Milattan evvel 2’nci yüzyılda, Bergama Hükümdarı 2’nci Eumenes tarafından kurulan ve ‘kutsal şehir’ manasına gelen Hierapolis Antik Kenti’nde, Prof. Francesco D’Andria başkanlığındaki İtalyan hafriyat takımı, 2013 yılında bölgenin geçmişine ışık tutan yapıyı keşfetti. D’Andria ve takımı, antik dünyada ‘ölüler ülkesine geçiş kapısı’ olarak kabul edilen ‘Plütonyum’ (Cehennem Kapısı) ve Pamukkale traverten havuzlarının oluşmasını sağlayan termal suların özgün kaynaklarından birini buldu.
İtalyan hafriyat heyetinin araştırma ve buluntularında, Pamukkale’ye beyazlığını veren termal suyun çıktığı Cehennem Kapısı’nın, Frigler periyodunda ‘kutsal alan’ olarak düzenlendiği belirlendi. Antik devirde ‘ölüler ülkesine geçiş kapısı’ olarak isimlendirilen ve yer altından 34 derece sıcak suyla birlikte karbondioksit de çıkan antik yapıda bulunan fay çizgisindeki kırıklar nedeniyle bu alandan su ve gaz çıktığı tespit edildi.
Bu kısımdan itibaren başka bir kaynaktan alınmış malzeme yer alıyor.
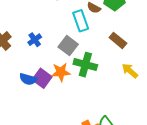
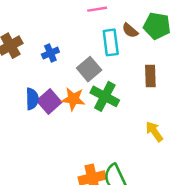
brown rectangle: (118, 40) -> (150, 76), turned 36
yellow arrow: (130, 71) -> (154, 131), moved
blue semicircle: (28, 79) -> (32, 99), turned -120

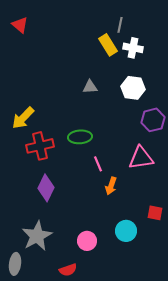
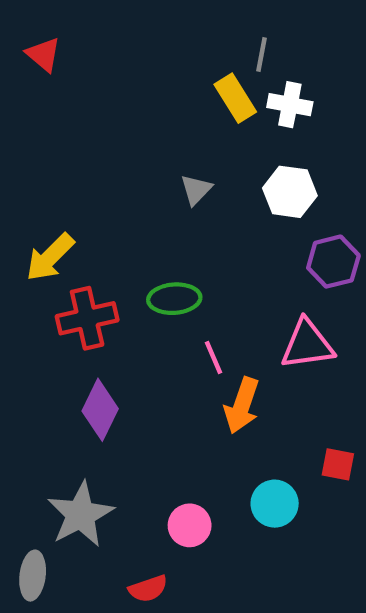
gray triangle: (90, 87) -> (196, 190), turned -42
orange arrow: (111, 186) -> (242, 405), size x1.4

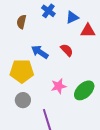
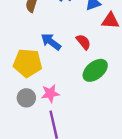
pink star: (59, 86) -> (50, 93), moved
green ellipse: (84, 90) -> (95, 70), moved

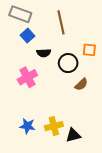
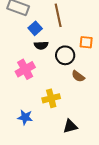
blue square: (27, 36) -> (35, 28), moved
brown semicircle: (81, 84) -> (78, 76), turned 80
yellow cross: (54, 126) -> (51, 98), moved

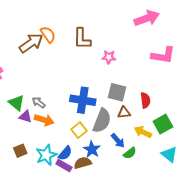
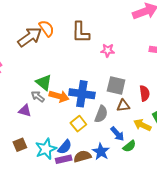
green triangle: (16, 103) -> (44, 82), moved
orange arrow: (44, 120) -> (59, 96), moved
gray semicircle: (102, 121) -> (101, 114), size x0.7
blue star: (92, 149) -> (101, 152), moved
purple rectangle: (64, 166) -> (64, 159), turned -42

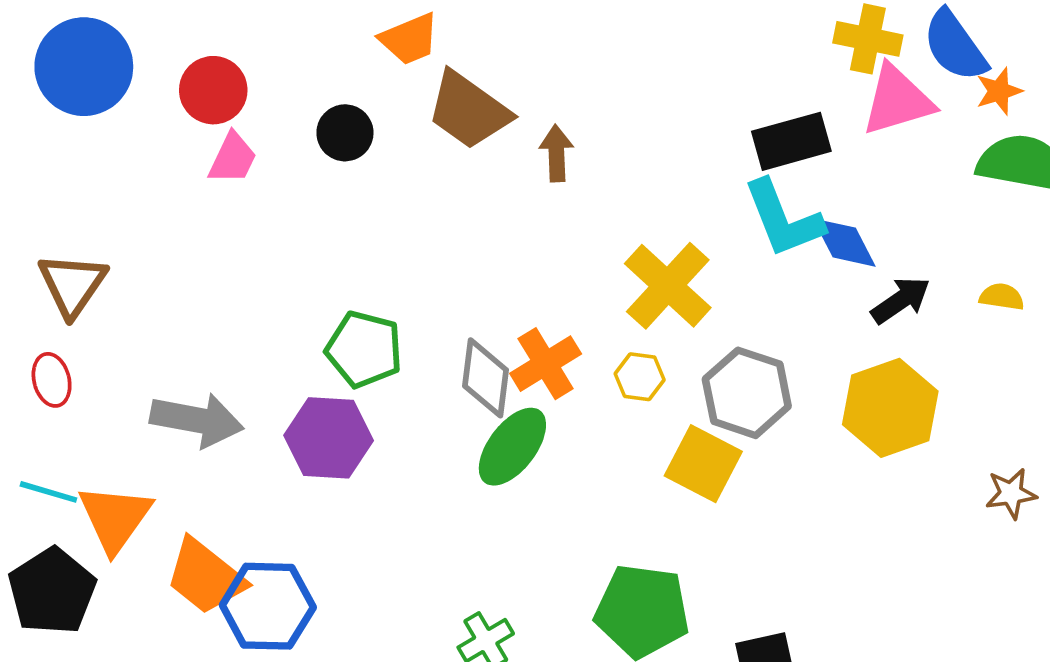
Antik devirde kutsal sayılan bu alanda vazife yapan rahiplerin nefeslerini tutup, yanlarında canlı hayvanla içeri girdikleri ve gaz nedeniyle hayvanlar zehirlenerek ölürken, rahiplerin ise sağ çıktığı; bu nedenle din adamları kutsal sayılırken, ölen hayvanların da ‘Hades’e ‘kurban’ olarak sunulduğu kaydedildi.
İLK KEZ TURİZME AÇILDI
Cehennem Kapısı, keşfin ardından zehirli gaz yaydığı gerekçesiyle ziyaretçilerin güvenliği için kapatıldı ve hafriyat çalışmalarına başlandı. Araştırmaların akabinde gizemi çözülen Cehennem Kapısı’nda onarım çalışmaları tamamlandı. Değerli kısmı ayağa kaldırılan yapıya, ‘yer altı tanrısı’ ‘Hades’ ve cehennemin 3 başlı bekçi köpeği ‘Kerberos’un heykeli de yerleştirildi. Birinci sefer dün turizme açılan Cehennem Kapısı’nın etrafına ziyaretçiler için zehirli gazın etkilemeyeceği uzaklıkta yürüyüş bandı da yapıldı. Cehennem Kapısı ziyaretçileri, yürüyüş bandında gezip antik yapıyı görme fırsatı buldu.
‘İLGİ ÇEKEN ÖZEL YER’
Rehber Muharrem Aldıbaş, Cehennem Kapısı’nın özel yer olduğunu belirterek, “Uzun vakittir buranın açılmasını bekliyorduk. Aslında daha evvel açılır, diye düşünmüştük. Pamukkale’nin daha çok ziyaretçi çekmesi için burası vesile olacaktır. Burası ‘Hades’in kenti, ‘Hades’ ve eşinin 6 ay yer altında, 6 ay yeryüzünde yaşadığını antik kaynaklardan biliyoruz. Burası da onların yer altına girdikleri giriş kapısı. Çok ilgi çeken, özel bir yer burası. Âlâ ki açıldı. Bundan sonra bu öykünün tanınacağını, bunu duyanların buraya ilgi göstereceğini düşünüyorum” dedi.
Alanı ziyaret eden Hatice Şentürk de “İsmini duymuştuk. Bursa’dan Pamukkale’ye gezmeye geldik. Ziyarete açıldığını duyunca merak ettiğimiz için geldik. Pamukkale suyunun çıktığı noktaymış. Tıpkı vakitte Cehennem Kapısı olarak da adlandırılıyormuş. Harikulade bir yer, birinci ziyaretçilerinden biri olduk. Hayran olmamak elde değil” diye konuştu.